**RECORDS TO USE**:

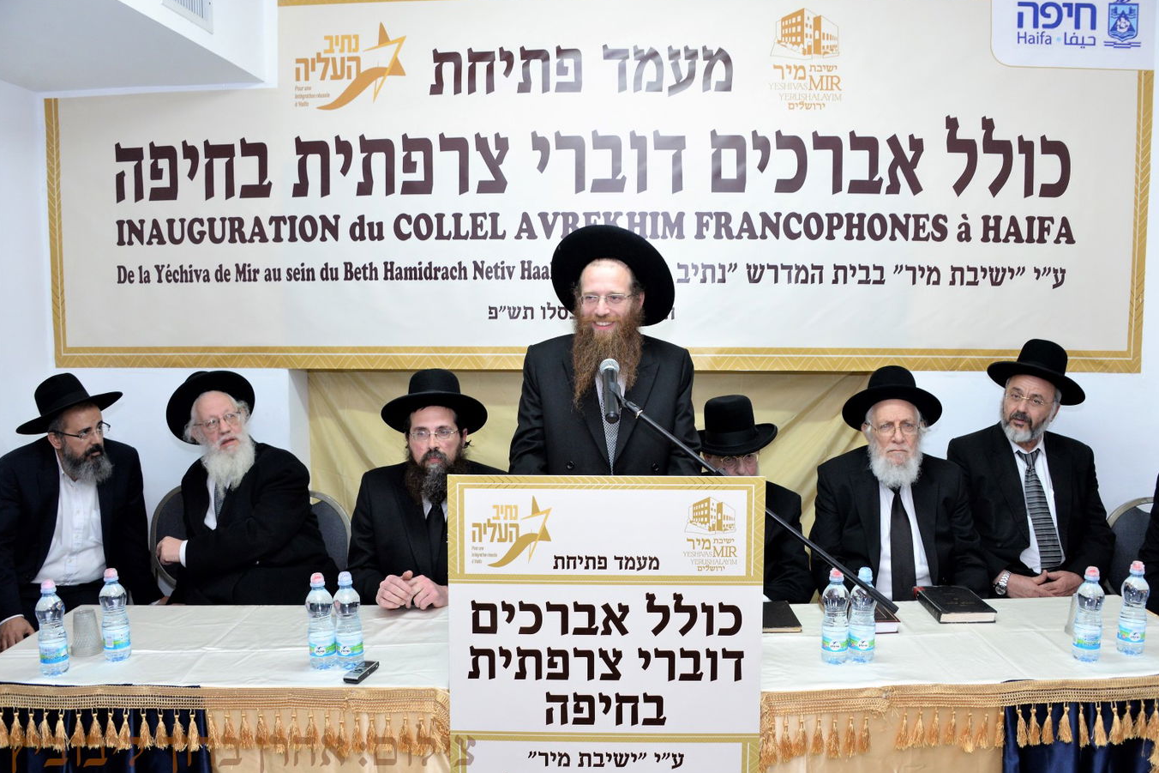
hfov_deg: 63.7
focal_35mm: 29
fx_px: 933
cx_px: 595
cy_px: 388
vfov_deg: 45.0
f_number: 5.6
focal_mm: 28
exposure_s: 1/60
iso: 2000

**THE TASK**: Repeat the listing above exactly, with no pictures.

**REPLY TO THE EXERCISE**:
hfov_deg: 63.7
focal_35mm: 29
fx_px: 933
cx_px: 595
cy_px: 388
vfov_deg: 45.0
f_number: 5.6
focal_mm: 28
exposure_s: 1/60
iso: 2000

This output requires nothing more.